Mita Chaturvedi is a Research Analyst at Onyx Capital Advisory. Prior to joining Onyx, she completed her Master's degree in Finance and Economics from the London School of Economics.

Market Update: is geopolitical risk back…?

2 min read

In our futures report on Monday, we highlighted our neutral-to-bearish view on the state of Brent futures for the week to Jan 12, quantifying this with a forecast that prices will sit around $75-77/bbl at the end of the week. On that note, while prices were largely trading slightly upwards of this range, between the levels of $76-78/bbl, they surged into $80 territory on Jan 12 and currently (as of 16:45 GMT) sit at $78.60/bbl.

The initial view emerged on the back of expectations of the narratives of weak global oil demand having a small edge over bullishness from news on Libya’s NOC declaring a force majeure at its largest oil field. In addition, our view was well supported by bearish EIA stats announcing a US crude stocks build of 1.338mbbls (against forecasts of a small draw) in the week to Jan 05. Mar Brent futures fell from $78/bbl two hours before the stats were announced to $76.59/bbl by 18:50 GMT on Jan 10. This bearishness was further fuelled by builds in gasoline stocks (at +8.03mbbls against estimates of +2.13mbbls) and distillates (+6.528mbbls against an estimated +1.76mbbls).

Saved entries:

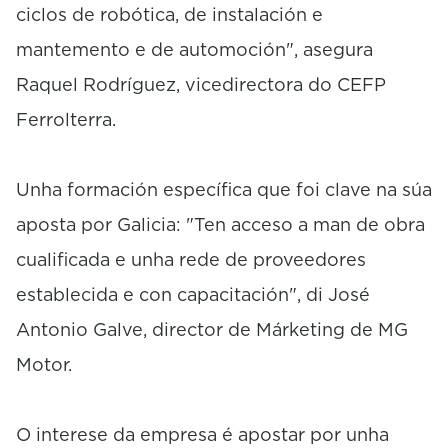
ciclos de robótica, de instalación e
mantemento e de automoción", asegura
Raquel Rodríguez, vicedirectora do CEFP
Ferrolterra.
Unha formación específica que foi clave na súa
aposta por Galicia: "Ten acceso a man de obra
cualificada e unha rede de proveedores
establecida e con capacitación", di José
Antonio Galve, director de Márketing de MG
Motor.
O interese da empresa é apostar por unha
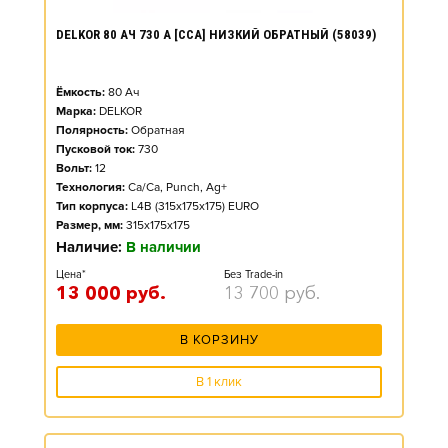
DELKOR 80 АЧ 730 А [CCA] НИЗКИЙ ОБРАТНЫЙ (58039)
Ёмкость:
80
Ач
Марка:
DELKOR
Полярность:
Обратная
Пусковой ток:
730
Вольт:
12
Технология:
Ca/Ca, Punch, Ag+
Тип корпуса:
L4B (315x175x175) EURO
Размер, мм:
315x175x175
Наличие:
В наличии
Цена*
Без Trade-in
13 000
руб.
13 700
руб.
В КОРЗИНУ
В 1 клик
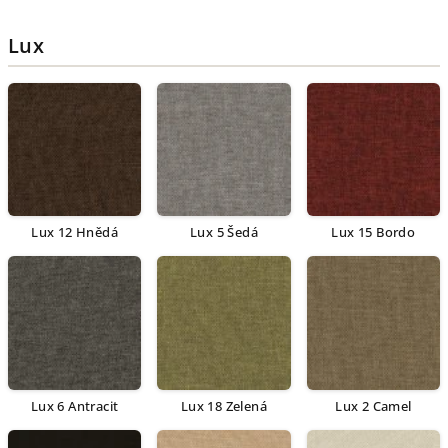
Lux
Lux 12 Hnědá
Lux 5 Šedá
Lux 15 Bordo
Lux 6 Antracit
Lux 18 Zelená
Lux 2 Camel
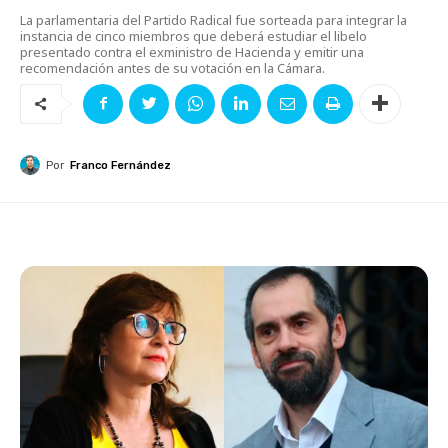
La parlamentaria del Partido Radical fue sorteada para integrar la
instancia de cinco miembros que deberá estudiar el libelo
presentado contra el exministro de Hacienda y emitir una
recomendación antes de su votación en la Cámara.
Por
Franco Fernández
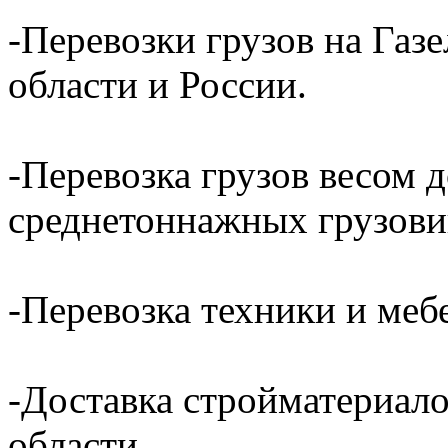
-Перевозки грузов на Газ
области и России.
-Перевозка грузов весом д
среднетоннажных грузови
-Перевозка техники и ме
-Доставка стройматериал
области.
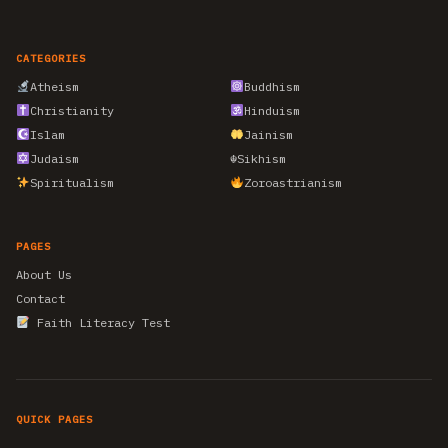
CATEGORIES
Atheism
Buddhism
Christianity
Hinduism
Islam
Jainism
Judaism
☬
Sikhism
Spiritualism
Zoroastrianism
PAGES
About Us
Contact
Faith Literacy Test
QUICK PAGES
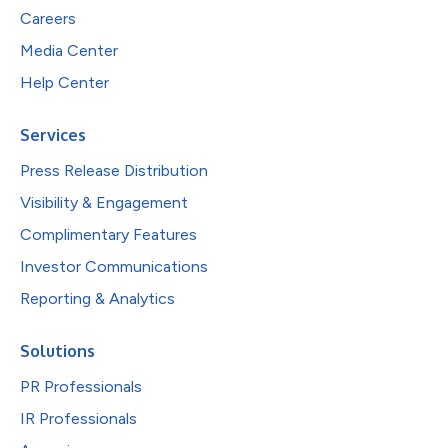
Careers
Media Center
Help Center
Services
Press Release Distribution
Visibility & Engagement
Complimentary Features
Investor Communications
Reporting & Analytics
Solutions
PR Professionals
IR Professionals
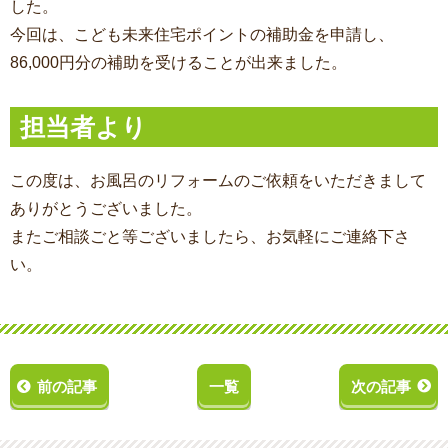
した。
今回は、こども未来住宅ポイントの補助金を申請し、
86,000円分の補助を受けることが出来ました。
担当者より
この度は、お風呂のリフォーム
のご依頼をいただきまして
ありがとうございました。
またご相談ごと等ございましたら、お気軽にご連絡下さ
い。
前の記事
一覧
次の記事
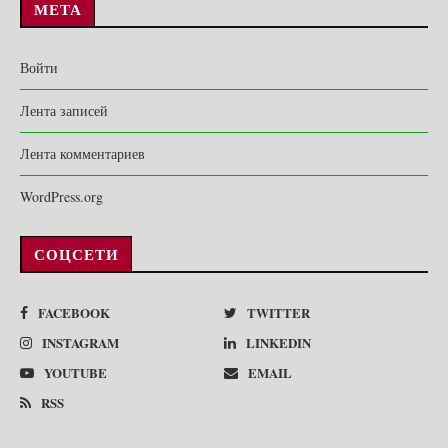
МЕТА
Войти
Лента записей
Лента комментариев
WordPress.org
СОЦСЕТИ
FACEBOOK
TWITTER
INSTAGRAM
LINKEDIN
YOUTUBE
EMAIL
RSS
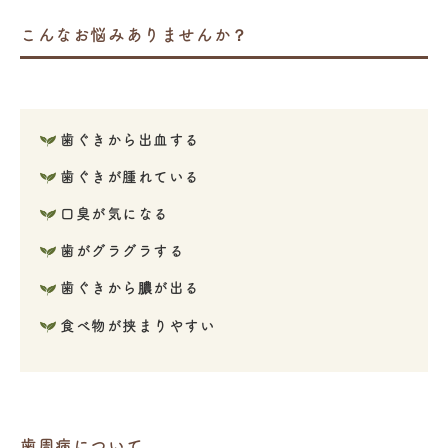
こんなお悩みありませんか？
歯ぐきから出血する
歯ぐきが腫れている
口臭が気になる
歯がグラグラする
歯ぐきから膿が出る
食べ物が挟まりやすい
歯周病について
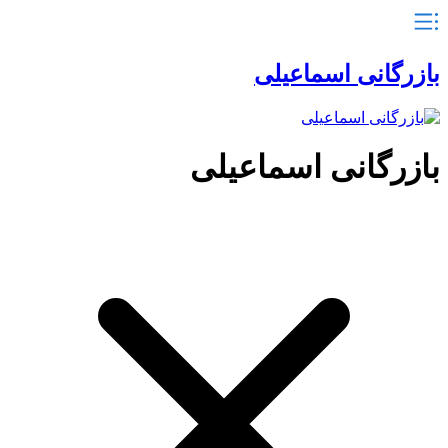
بازرگانی اسماعیلی
بازرگانی اسماعیلی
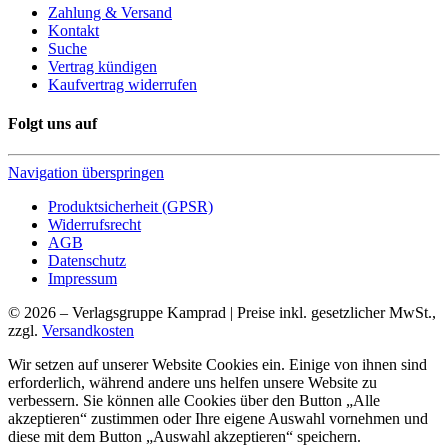
Zahlung & Versand
Kontakt
Suche
Vertrag kündigen
Kaufvertrag widerrufen
Folgt uns auf
Navigation überspringen
Produktsicherheit (GPSR)
Widerrufsrecht
AGB
Datenschutz
Impressum
© 2026 – Verlagsgruppe Kamprad | Preise inkl. gesetzlicher MwSt.,
zzgl.
Versandkosten
Wir setzen auf unserer Website Cookies ein. Einige von ihnen sind
erforderlich, während andere uns helfen unsere Website zu
verbessern. Sie können alle Cookies über den Button „Alle
akzeptieren“ zustimmen oder Ihre eigene Auswahl vornehmen und
diese mit dem Button „Auswahl akzeptieren“ speichern.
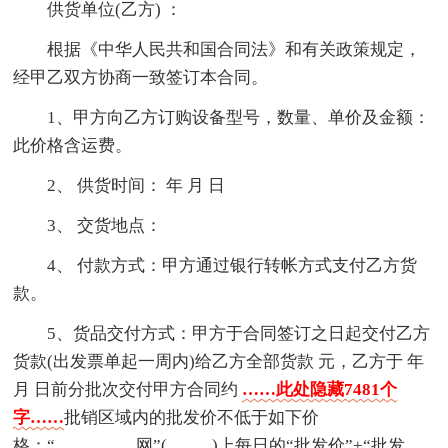
供货单位(乙方) ：
根据《中华人民共和国合同法》和有关政策规定，
经甲乙双方协商一致签订本合同。
1、甲方向乙方订购设备型号，数量、单价及金额：
此价格含运费。
2、 供货时间： 年 月 日
3、 交货地点：
4、 付款方式：甲方通过银行转帐方式支付乙方货
款。
5、货品交付方式：甲方于合同签订之日起交付乙方
货款(出发票单起一周内)给乙方全部货款 元，乙方于 年
月 日前分批次交付甲方合同约
……此处隐藏7481个
字……
批销区域内的批发价不低于如下价
格：“_________网”(_____)上每日的“批发价”+“批发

Questions to answer:
1) Translate this sentence from the market update into Spanish: "Mar Brent futures fell from $78/bbl two hours before the stats were announced to $76.59/bbl by 18:50 GMT on Jan 10."
2) Pick out every line of the records that contains the string "Button", matching case exactly.

Task-by-task results:
1) Los futuros del Brent de marzo cayeron de 78 $/bbl, dos horas antes de que se anunciaran las estadísticas, a 76,59 $/bbl a las 18:50 GMT del 10 de enero.

2)
verbessern. Sie können alle Cookies über den Button „Alle
diese mit dem Button „Auswahl akzeptieren“ speichern.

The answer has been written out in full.